▸ Excerpted records
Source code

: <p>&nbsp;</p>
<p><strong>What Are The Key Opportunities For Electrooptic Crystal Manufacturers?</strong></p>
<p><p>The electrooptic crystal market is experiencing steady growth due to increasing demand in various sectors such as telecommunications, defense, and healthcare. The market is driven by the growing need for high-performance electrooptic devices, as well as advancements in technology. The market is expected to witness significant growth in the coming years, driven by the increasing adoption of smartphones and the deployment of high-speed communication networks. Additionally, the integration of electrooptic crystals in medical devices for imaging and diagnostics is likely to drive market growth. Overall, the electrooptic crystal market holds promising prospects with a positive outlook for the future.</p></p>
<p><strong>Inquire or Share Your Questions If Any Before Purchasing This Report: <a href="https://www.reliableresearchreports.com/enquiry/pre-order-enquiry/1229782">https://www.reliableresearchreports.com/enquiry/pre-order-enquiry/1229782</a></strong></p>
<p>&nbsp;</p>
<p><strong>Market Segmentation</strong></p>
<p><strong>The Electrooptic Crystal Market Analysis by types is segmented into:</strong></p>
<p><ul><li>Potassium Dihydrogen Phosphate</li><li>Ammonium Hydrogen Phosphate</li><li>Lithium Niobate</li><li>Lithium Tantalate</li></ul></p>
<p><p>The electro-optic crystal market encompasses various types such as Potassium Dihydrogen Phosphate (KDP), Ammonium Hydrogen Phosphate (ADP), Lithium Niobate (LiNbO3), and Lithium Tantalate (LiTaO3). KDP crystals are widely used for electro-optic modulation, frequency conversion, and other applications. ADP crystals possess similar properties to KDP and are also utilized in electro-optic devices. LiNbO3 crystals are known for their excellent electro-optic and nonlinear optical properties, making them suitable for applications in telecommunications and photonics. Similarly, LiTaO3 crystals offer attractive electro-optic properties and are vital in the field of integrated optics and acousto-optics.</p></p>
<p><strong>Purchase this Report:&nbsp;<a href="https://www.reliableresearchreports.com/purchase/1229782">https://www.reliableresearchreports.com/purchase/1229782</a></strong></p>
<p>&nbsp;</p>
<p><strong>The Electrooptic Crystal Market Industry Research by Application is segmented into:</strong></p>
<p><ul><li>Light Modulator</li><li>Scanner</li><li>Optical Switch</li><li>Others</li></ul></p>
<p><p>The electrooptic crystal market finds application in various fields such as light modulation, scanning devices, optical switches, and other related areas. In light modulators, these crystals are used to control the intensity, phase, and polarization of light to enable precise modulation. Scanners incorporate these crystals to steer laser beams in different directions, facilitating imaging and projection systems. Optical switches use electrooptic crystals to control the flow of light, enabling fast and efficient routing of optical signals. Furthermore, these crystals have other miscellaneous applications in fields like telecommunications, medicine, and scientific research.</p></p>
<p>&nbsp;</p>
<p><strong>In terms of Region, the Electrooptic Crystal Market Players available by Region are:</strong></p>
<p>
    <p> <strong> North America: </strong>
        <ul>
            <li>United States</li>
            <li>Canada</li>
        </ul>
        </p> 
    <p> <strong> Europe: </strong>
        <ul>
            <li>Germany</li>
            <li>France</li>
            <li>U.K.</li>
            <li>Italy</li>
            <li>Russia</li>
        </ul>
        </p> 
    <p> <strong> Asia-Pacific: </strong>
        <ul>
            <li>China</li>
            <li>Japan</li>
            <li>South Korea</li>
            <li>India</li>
--
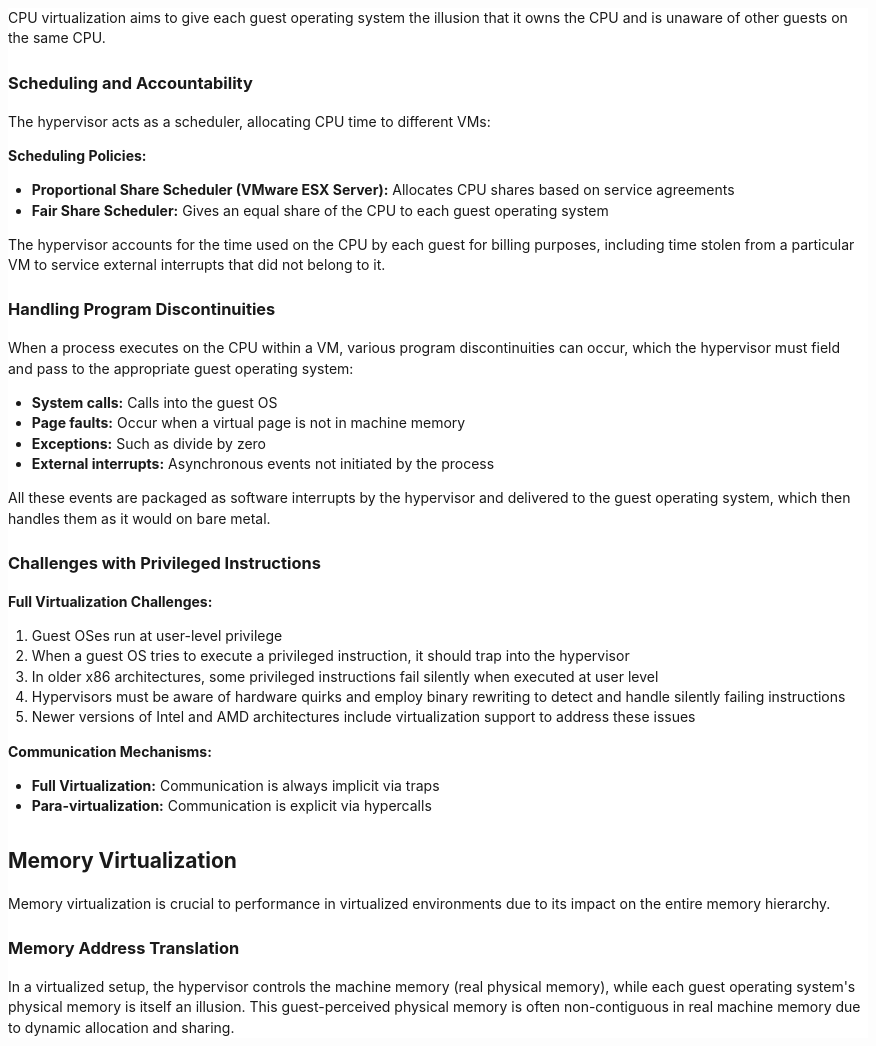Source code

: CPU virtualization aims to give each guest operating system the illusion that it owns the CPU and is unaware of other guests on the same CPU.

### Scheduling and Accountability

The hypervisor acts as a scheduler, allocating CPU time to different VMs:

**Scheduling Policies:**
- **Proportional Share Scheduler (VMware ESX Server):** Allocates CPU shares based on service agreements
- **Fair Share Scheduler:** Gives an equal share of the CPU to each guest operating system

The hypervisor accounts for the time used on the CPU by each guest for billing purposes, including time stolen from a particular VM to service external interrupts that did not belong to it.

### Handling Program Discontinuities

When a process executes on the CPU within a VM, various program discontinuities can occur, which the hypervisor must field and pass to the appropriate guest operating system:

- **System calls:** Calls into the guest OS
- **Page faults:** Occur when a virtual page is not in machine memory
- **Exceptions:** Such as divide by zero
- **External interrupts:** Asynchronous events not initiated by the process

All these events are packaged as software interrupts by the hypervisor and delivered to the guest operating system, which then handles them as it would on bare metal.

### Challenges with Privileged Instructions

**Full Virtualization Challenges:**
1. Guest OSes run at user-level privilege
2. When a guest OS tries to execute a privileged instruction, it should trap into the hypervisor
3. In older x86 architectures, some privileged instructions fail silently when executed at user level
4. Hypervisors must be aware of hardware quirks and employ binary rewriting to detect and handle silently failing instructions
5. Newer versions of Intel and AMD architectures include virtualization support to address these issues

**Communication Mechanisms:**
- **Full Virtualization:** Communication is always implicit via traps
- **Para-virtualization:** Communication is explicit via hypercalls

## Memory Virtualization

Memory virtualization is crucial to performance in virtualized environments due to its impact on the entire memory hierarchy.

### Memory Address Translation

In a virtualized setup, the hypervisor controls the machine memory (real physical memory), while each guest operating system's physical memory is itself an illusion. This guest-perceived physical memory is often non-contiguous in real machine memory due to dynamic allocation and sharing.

▸ Problem statement
Reproduce every line of the data from the one containing "The hypervisor accounts" down to the one containing "### Handling Program Discontinuities", with both of those lines included.

▸ Solution to the exercise
The hypervisor accounts for the time used on the CPU by each guest for billing purposes, including time stolen from a particular VM to service external interrupts that did not belong to it.

### Handling Program Discontinuities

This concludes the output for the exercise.